Though the two had never rowed together before this spring, according to Stone, they battled to a victory in the trials to officially book their trips to the 2021 games.
The Games begin on Friday, July 23, with the rowing events taking place during the first week of the Olympics, and end Saturday, August 8.
On Monday, August 9, Stone plans to be back in the emergency department at Beth Israel to resume her residency after taking one week “off” in Tokyo after her races finish — her time as an Olympic rower presumably behind her.

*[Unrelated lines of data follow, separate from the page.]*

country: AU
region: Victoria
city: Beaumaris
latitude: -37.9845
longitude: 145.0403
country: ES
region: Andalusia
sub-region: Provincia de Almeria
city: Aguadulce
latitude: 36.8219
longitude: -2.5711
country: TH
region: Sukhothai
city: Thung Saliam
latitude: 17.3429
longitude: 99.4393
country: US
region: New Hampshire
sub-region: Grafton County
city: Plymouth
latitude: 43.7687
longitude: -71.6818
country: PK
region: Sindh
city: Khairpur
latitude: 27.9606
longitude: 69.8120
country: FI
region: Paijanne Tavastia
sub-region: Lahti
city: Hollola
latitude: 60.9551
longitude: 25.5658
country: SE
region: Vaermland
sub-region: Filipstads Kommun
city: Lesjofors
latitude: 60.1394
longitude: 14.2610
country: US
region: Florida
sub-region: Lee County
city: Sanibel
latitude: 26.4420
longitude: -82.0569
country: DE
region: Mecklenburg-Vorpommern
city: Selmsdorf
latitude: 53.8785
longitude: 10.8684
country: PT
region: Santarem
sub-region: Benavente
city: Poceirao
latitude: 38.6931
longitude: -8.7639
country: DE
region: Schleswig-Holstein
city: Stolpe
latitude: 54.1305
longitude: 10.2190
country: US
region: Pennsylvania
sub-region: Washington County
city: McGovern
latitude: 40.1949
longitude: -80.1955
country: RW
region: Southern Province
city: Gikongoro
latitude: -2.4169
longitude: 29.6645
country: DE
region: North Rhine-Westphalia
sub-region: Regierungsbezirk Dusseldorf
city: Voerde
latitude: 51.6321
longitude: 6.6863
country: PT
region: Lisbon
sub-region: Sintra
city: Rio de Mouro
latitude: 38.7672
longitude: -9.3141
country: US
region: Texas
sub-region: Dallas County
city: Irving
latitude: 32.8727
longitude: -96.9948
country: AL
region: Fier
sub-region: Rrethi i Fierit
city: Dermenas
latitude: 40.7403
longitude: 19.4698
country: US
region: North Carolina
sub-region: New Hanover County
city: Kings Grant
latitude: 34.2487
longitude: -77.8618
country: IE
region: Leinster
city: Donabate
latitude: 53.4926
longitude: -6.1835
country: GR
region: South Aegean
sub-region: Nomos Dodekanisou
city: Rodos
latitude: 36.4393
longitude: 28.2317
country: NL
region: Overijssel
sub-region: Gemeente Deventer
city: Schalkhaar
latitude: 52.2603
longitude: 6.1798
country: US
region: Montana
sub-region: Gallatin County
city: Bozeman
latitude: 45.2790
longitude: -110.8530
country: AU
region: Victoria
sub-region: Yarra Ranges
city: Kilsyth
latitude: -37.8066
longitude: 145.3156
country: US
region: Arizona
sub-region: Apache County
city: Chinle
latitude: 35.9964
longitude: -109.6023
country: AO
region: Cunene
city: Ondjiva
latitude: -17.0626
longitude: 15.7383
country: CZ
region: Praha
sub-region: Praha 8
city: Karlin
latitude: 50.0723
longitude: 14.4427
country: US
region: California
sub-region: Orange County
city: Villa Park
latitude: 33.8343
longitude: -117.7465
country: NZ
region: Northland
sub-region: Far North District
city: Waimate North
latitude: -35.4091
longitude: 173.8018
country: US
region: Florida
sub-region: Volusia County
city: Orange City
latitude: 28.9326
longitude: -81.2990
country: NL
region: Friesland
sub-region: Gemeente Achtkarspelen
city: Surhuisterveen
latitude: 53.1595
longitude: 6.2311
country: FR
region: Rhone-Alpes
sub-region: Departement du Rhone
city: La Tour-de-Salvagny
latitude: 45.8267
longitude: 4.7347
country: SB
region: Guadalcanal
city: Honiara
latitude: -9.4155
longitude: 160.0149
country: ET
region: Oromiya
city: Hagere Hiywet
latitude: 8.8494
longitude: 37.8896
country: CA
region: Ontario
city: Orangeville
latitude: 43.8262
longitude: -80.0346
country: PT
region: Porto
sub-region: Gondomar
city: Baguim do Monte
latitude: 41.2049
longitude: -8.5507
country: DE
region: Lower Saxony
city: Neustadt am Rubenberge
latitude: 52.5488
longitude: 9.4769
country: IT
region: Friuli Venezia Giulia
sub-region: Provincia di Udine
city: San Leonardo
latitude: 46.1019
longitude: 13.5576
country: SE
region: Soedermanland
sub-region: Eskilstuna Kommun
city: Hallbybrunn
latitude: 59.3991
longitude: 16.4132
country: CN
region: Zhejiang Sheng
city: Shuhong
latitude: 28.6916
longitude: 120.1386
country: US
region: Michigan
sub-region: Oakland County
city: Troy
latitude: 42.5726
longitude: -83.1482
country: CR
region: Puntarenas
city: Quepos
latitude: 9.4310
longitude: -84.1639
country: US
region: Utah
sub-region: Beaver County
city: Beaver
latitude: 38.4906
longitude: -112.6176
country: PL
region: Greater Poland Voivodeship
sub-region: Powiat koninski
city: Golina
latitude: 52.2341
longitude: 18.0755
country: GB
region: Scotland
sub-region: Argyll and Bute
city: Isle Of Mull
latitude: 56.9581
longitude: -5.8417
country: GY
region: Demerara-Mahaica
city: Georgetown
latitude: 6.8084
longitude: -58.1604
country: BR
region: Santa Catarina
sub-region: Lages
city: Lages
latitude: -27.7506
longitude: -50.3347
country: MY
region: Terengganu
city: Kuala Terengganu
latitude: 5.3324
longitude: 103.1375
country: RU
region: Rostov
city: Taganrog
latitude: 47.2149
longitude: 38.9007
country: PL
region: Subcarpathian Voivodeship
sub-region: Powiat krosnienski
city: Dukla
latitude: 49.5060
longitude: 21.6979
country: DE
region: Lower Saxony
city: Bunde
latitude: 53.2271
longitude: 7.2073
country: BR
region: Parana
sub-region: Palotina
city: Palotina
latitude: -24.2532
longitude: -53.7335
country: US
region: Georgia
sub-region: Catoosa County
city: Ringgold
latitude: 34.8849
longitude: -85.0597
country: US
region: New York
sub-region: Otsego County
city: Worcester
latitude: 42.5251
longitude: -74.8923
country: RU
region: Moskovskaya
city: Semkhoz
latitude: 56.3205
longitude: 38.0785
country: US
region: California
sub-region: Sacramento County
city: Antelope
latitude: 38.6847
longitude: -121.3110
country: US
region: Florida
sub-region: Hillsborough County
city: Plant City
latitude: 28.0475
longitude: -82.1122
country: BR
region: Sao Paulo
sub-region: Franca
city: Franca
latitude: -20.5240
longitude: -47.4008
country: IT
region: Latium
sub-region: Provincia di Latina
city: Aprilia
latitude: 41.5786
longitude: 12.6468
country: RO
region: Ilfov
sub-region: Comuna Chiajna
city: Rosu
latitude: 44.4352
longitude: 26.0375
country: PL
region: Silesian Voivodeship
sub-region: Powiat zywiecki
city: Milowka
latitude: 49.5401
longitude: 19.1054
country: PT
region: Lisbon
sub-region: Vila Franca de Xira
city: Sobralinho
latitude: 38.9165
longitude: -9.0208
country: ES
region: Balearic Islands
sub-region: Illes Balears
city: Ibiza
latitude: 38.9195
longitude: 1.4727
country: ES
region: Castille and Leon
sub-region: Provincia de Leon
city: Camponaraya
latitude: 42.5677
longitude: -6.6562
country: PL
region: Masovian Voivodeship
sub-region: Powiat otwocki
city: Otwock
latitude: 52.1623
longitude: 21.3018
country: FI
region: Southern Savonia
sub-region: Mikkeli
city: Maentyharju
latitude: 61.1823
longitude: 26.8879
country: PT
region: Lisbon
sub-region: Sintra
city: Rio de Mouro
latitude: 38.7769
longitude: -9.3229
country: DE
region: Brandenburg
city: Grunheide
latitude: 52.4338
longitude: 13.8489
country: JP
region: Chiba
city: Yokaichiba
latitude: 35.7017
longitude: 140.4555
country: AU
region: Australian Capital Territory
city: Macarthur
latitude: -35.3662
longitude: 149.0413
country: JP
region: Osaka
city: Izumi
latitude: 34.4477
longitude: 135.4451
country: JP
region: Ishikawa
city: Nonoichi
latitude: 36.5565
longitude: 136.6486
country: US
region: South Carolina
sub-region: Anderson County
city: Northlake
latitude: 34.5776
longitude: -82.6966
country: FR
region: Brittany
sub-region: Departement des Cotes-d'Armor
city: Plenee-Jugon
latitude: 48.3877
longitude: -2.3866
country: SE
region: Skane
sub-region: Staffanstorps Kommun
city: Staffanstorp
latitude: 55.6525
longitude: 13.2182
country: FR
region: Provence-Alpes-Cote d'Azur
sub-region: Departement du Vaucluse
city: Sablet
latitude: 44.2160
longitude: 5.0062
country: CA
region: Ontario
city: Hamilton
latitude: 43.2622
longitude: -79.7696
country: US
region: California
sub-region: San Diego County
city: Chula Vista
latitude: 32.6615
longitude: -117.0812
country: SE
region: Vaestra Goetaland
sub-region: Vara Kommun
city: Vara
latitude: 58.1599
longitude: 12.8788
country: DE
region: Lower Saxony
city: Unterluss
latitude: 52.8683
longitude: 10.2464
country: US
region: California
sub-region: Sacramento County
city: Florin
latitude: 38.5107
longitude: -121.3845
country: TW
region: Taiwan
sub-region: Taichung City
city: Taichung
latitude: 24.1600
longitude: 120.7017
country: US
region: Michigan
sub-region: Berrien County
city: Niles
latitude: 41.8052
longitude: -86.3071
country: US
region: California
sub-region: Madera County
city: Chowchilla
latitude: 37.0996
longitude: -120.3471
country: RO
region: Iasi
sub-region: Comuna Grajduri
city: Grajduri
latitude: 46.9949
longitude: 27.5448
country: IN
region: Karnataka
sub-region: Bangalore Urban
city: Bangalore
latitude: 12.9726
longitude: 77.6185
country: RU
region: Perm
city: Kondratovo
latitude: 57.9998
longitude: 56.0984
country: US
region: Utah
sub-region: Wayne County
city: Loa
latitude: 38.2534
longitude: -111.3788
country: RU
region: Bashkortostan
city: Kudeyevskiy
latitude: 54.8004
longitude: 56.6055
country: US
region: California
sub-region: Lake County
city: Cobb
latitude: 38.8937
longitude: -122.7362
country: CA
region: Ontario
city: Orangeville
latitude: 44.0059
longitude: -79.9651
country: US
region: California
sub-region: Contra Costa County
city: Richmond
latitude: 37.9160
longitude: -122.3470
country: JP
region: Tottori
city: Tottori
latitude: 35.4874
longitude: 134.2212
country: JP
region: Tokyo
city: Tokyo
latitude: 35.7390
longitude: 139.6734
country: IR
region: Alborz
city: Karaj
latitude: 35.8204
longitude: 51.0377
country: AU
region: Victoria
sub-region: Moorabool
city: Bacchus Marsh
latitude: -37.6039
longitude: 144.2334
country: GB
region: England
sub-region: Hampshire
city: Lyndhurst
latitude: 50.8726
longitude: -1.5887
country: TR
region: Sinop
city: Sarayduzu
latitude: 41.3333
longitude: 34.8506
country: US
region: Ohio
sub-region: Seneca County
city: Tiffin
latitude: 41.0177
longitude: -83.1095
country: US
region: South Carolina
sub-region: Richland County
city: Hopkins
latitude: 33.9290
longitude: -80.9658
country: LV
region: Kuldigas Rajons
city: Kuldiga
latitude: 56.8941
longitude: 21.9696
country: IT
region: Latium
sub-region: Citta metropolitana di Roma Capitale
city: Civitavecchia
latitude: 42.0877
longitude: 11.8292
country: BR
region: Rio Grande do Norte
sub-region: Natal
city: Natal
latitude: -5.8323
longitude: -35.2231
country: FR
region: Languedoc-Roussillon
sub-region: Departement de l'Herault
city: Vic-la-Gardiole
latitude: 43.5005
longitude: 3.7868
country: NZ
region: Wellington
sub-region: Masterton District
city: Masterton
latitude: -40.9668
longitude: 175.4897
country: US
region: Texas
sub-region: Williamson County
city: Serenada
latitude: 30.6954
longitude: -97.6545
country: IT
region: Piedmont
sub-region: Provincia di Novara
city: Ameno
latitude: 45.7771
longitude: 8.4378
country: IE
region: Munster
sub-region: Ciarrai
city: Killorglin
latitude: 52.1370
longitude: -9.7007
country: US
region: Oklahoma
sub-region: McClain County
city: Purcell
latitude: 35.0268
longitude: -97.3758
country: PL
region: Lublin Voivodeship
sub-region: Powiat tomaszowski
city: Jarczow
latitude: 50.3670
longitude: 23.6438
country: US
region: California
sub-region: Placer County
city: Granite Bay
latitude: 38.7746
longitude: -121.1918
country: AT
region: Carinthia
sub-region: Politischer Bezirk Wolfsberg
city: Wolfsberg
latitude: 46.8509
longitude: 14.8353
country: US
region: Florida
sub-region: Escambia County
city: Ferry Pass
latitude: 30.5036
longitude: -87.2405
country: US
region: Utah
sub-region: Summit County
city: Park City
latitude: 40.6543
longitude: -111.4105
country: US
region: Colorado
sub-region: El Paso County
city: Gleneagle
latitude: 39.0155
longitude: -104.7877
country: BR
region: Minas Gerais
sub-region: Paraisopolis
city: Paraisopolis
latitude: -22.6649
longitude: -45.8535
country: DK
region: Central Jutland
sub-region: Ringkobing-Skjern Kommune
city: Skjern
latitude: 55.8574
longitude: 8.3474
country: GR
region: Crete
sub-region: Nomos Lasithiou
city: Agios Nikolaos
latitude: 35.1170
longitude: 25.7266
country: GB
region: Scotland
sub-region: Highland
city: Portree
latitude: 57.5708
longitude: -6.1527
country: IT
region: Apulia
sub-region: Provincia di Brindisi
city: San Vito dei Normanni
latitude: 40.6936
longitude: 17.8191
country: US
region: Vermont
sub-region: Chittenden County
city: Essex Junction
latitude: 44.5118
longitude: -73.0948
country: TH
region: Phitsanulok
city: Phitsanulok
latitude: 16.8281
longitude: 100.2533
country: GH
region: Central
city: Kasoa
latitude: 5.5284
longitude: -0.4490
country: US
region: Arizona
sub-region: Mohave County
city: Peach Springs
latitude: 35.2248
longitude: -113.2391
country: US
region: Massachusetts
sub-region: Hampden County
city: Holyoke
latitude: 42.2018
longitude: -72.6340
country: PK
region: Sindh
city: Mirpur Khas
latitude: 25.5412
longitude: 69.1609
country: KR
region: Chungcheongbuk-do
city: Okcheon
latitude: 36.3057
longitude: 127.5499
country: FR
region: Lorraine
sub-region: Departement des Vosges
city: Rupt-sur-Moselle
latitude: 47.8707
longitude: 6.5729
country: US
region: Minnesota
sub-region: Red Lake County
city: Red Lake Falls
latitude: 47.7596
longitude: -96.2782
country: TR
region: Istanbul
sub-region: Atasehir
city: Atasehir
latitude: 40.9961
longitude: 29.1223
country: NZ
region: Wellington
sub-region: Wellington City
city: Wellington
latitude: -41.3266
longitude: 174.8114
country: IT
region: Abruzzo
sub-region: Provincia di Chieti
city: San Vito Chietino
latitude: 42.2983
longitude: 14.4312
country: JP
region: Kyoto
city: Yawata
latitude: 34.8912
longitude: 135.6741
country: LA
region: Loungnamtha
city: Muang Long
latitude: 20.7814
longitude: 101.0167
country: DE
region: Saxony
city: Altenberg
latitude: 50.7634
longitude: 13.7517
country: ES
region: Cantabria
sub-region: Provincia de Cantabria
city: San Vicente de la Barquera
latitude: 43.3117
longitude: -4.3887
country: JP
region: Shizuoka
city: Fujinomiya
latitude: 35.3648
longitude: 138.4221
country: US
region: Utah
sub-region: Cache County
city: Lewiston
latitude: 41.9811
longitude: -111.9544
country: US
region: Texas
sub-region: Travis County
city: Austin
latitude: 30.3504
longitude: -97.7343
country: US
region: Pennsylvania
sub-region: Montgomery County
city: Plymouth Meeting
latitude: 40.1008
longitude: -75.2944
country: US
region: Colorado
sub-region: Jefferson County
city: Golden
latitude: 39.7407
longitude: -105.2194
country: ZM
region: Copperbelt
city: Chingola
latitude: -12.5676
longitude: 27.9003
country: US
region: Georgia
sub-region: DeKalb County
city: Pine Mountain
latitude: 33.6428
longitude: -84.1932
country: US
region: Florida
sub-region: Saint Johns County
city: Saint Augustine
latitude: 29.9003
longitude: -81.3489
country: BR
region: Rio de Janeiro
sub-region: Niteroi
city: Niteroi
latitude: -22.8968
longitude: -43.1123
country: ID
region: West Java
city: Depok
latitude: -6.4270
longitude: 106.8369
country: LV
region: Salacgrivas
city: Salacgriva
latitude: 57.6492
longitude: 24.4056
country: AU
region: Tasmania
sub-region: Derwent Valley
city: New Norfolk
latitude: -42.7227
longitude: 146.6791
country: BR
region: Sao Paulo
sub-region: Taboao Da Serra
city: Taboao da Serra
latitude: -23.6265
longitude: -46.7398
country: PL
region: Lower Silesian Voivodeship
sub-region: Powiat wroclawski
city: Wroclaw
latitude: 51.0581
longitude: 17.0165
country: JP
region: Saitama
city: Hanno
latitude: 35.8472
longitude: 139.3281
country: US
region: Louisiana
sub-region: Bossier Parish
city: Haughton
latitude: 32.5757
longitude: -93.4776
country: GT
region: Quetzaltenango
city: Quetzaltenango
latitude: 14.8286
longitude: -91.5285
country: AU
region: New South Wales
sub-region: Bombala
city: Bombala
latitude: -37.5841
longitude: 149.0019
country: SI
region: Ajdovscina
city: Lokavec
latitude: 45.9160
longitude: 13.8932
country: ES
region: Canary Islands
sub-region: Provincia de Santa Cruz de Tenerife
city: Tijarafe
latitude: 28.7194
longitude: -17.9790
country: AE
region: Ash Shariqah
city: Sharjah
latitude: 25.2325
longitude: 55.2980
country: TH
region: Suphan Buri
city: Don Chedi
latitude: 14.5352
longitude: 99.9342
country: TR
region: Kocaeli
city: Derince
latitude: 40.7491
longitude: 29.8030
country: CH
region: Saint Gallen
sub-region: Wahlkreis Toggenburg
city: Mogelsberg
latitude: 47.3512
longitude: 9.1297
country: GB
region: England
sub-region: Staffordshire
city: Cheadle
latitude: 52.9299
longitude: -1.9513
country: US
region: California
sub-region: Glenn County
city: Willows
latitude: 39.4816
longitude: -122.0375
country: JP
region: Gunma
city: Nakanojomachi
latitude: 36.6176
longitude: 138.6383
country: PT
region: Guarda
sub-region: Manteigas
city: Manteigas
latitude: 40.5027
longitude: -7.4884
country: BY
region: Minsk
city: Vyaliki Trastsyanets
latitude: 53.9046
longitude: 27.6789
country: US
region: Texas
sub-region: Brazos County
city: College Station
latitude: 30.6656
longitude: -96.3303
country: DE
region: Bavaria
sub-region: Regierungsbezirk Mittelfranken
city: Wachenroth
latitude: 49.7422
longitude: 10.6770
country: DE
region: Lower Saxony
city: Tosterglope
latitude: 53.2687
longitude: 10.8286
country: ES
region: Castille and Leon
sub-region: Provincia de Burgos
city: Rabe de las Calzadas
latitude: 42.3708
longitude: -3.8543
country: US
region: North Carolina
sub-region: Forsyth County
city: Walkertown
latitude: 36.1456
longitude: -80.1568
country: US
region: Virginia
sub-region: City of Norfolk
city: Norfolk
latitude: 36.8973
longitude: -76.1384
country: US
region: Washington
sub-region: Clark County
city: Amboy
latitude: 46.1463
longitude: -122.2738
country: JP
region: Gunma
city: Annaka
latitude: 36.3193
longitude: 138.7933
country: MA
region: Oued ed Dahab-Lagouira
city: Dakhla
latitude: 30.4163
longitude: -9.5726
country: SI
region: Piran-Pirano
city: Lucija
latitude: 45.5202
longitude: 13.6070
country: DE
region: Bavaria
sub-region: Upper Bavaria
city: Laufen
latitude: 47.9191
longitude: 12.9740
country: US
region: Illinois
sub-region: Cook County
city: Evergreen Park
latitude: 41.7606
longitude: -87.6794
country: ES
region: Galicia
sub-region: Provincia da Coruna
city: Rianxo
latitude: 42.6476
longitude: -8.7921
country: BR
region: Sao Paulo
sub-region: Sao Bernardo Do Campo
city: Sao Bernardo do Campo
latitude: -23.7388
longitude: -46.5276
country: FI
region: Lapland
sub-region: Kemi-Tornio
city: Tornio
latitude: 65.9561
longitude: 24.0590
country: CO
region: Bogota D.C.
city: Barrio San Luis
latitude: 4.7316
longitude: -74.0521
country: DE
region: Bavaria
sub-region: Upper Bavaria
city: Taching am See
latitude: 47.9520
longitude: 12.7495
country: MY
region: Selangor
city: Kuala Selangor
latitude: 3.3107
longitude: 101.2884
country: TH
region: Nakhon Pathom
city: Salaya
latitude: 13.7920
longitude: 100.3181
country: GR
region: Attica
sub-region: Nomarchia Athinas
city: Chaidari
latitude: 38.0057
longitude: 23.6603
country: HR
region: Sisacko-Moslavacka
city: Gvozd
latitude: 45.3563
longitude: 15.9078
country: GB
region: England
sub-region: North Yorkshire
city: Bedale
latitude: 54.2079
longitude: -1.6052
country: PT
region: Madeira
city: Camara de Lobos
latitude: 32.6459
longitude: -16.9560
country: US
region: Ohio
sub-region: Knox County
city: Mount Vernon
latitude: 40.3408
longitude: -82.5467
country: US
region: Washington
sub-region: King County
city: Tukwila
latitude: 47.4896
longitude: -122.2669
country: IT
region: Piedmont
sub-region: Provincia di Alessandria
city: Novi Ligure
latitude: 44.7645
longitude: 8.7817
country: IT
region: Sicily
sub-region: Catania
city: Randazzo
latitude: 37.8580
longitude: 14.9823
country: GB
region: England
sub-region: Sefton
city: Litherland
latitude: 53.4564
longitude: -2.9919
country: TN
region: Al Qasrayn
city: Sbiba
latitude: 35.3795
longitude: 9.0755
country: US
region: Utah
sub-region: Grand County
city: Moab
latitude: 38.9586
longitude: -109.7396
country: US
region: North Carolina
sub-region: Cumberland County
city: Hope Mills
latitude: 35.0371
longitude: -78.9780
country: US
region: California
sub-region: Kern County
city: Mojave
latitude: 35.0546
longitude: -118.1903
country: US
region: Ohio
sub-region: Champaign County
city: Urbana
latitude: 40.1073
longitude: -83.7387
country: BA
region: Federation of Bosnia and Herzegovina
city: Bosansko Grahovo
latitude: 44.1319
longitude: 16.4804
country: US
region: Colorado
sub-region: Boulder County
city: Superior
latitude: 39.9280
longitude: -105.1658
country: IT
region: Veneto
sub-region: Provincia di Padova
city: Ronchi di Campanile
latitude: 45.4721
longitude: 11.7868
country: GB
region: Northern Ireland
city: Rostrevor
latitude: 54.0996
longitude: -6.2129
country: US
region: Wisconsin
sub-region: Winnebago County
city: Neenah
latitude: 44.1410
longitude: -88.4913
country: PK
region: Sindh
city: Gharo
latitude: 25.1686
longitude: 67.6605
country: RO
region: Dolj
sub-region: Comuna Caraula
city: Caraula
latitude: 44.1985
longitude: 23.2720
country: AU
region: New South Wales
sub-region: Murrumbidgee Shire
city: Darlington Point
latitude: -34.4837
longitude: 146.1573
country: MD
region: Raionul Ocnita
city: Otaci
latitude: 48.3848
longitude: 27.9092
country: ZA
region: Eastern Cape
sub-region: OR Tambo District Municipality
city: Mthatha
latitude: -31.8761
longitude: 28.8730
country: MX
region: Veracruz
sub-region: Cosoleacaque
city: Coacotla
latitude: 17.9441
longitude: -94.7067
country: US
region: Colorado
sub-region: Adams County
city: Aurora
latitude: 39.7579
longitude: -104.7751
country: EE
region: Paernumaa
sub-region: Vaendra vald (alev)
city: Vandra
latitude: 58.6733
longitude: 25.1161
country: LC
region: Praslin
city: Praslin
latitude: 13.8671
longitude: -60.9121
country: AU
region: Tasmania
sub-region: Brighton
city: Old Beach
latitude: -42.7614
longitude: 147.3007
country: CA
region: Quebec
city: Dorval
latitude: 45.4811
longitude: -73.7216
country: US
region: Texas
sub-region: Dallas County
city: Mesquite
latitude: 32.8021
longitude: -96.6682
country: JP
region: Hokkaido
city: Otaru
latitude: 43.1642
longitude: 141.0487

But just because she doesn’t plan to row in the Olympics anymore doesn’t mean she’s done with either the sport or the Games in general.
“I love rowing so much, I want it in my life somehow,” she said. “It’s almost impossible to quit it cold-turkey. The more I do it, the more I become addicted to it.”
One of her future goals is to complete a sports medicine fellowship and become the team doctor for the U.S. rowing squad.
And while she isn’t a dietitian or nutritionist by training, Dr. Stone has at least one secret to success to share with athletes: drink your milk.
“I grew up drinking milk, drank milk through college and currently,” she said, noting that she enjoys a good old bowl of milk and cereal as much as anyone. “It’s something I believe in not only for myself and my nutrition and recovery but also as a doctor who’s learned a little bit about nutrition.”
That’s why Stone started a partnership with New England Dairy, a local nonprofit supported by dairy farmers, after the 2016 Rio Olympics and continues to advocate for dairy consumption both on her own and on their behalf.
Milk is in her bones — and not just because of the calcium it provides. One of her uncles was a diary farmer growing up and now makes cheeses on the South Coast, showing her “a lot of different sides” of dairy production: “I don’t go easily into partnership agreements, but this one was an easy ‘in.'”
It looks like Stone will have her hands plenty full once her time on the Olympic stage is done next month. But that doesn’t mean you won’t see her with oars in her hands at some point.
“Fortunately, the Head of the Charles is in our backyard,” she said, “so I’ll have a chance to race that.”